The Boneshaker, Kate Milford
Middle-grade steampunk FTW! Full of creepy automatons, snake oil salesmen, and deals with the Devil, with an appropriately plucky heroine. Loved it.
Stories, edited by Neil Gaiman & Al Sarrantonio
Gaiman says in his introduction that the four words that drive storytelling for him are "and then what happened?"; the ensuing collection is a fine, fine narrative salmagundi of page-turners of many stripes, blurring the line between genre and lit-fic with aplomb.
One Bloody Thing After Another, Joey Comeau
Great, twisted, blackest-humor read, about a girl with a suddenly-flesh-craving mother, her lesbian best friend, and an old man with the world's dumbest dog and an annoying headless ghost who's trying to tell him something. Fine holiday fun.
Lowboy, John Wray
The sometimes terrifying but always sympathetic story of a sixteen-year-old schizophrenic loose in the MTA system. Read it on the subway!
Lips Touch Three Times, Laini Taylor, illustrations by Jim Di Bartolo
Three lushly written novellas about demons, darkness, longing and first kisses. With pictures!
The Children's Book, A.S. Byatt
While I was reading this, I didn't want to be doing anything else: not eating, not sleeping, not working. I just wanted to be left alone to read my book. It's a family saga, brief history of Victorian radical politics, meditation on the artist's role in society.
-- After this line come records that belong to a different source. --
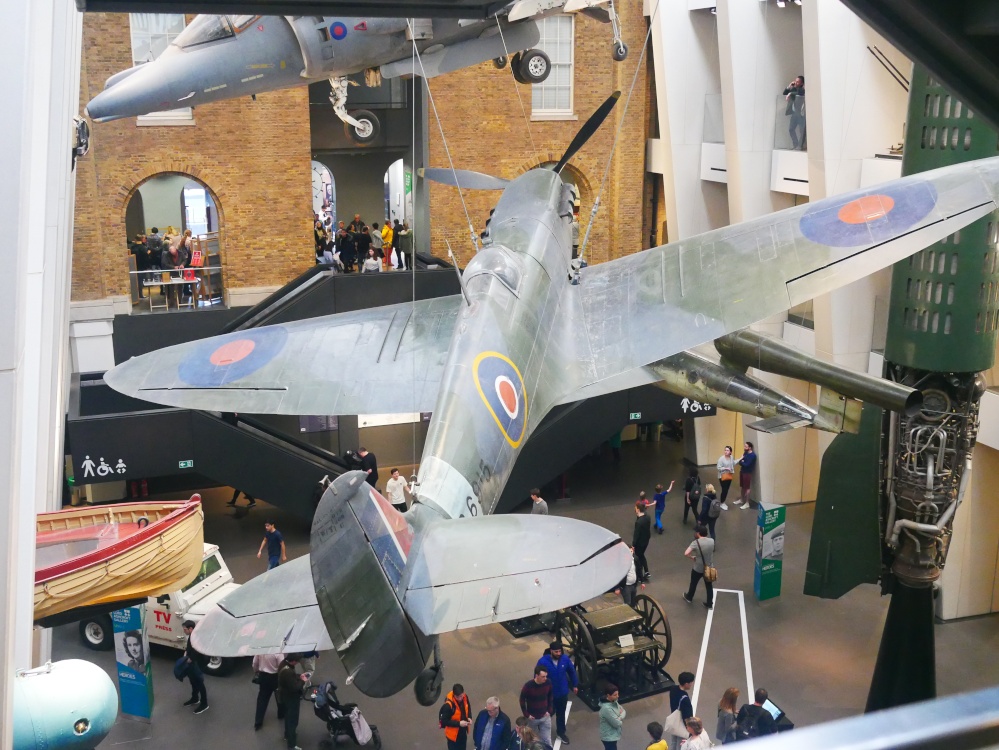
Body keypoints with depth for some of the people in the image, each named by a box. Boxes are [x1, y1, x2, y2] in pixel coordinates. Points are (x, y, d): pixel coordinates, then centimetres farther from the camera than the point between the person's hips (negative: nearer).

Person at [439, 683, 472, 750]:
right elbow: (444, 721, -23)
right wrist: (458, 723, -28)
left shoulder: (465, 697, -12)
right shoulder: (448, 704, -31)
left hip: (463, 732, 6)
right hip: (453, 734, -6)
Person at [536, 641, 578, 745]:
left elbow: (572, 672, 2)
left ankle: (561, 733, 45)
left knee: (561, 714, 22)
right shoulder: (543, 661, -26)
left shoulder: (565, 659, -16)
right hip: (548, 694, -3)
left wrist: (575, 685, 13)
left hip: (563, 693, 3)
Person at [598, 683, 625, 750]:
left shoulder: (613, 702, -3)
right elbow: (617, 723, -26)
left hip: (612, 735, 10)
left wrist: (620, 717, -15)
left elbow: (624, 711, 6)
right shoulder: (606, 708, -32)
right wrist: (621, 719, -5)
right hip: (609, 737, -10)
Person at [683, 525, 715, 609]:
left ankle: (689, 598, 45)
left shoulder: (696, 543, -24)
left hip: (698, 569, -3)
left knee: (693, 584, 22)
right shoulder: (712, 541, -10)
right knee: (709, 586, 19)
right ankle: (710, 604, 30)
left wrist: (692, 557, -14)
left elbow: (686, 553, -31)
Relentlessly compelling.
The Magician's Elephant, Kate DiCamillo
DiCamillo's a latter-day E. Nesbit: her books feel like rediscovered, sepia-toned classics, with loyal orphans, matter-of-fact magic, and an undercurrent of tragedy.
Sense & Sensibility & Sea Monsters, Jane Austen & Ben H. Winters
Grave-rolling-over-in aside, this mash-up is glorious, silly fun. The biggest laughs come from the author's twists on Austen's original language. And poor Colonel Brandon, instead of being just old (at 35!), has been cursed by a sea witch and possesses a tentacled Lovecraftian nightmare of a face.
Stitches: A Memoir, David Small
I'm not big on unhappy-childhood memoirs in general, but Small's beautifully drawn tale of family secrets and madness won me over. His illustration reminds me somewhat of Jules Feiffer's for The Phantom Tollbooth: loose-jointed, often suggestive instead of precise, by turns whimsical and haunting.
Vile Bodies, Evelyn Waugh
A vicious satire of the Bright Young People (ancestral hipsters!)--one of my favorites, only improved by my learning how many of the characters were based on Waugh's real-life friends. Apparently they really did talk like this!
The Scenic Route, Binnie Kirshenbaum
Heartwrenching, without being manipulative. I don't know how she does it.
Oddly specific genres I'm into lately: paranormal Jane Austen sequels (Mr. Darcy, Vampyre), sex-positive YA vampire fiction (Cynthia Leitich Smith!), stranger-than-fiction history (Harry Truman's Excellent Adventure, K Blows Top, Cranioklepty), books about Brooklyn
Bookseller crush (book): Sips & Apps, Kathy Casey--an all cocktail-and-appetizer cookbook. Bacon cookies!
Bookseller crush (fictional characters): Henry Tilney (Northanger Abbey), Jude (the obscure)
Bookseller crush (author): Sasa Stanisic (How the Soldier Repairs the Gramophone. Best novel of 2008. Also, adorable.)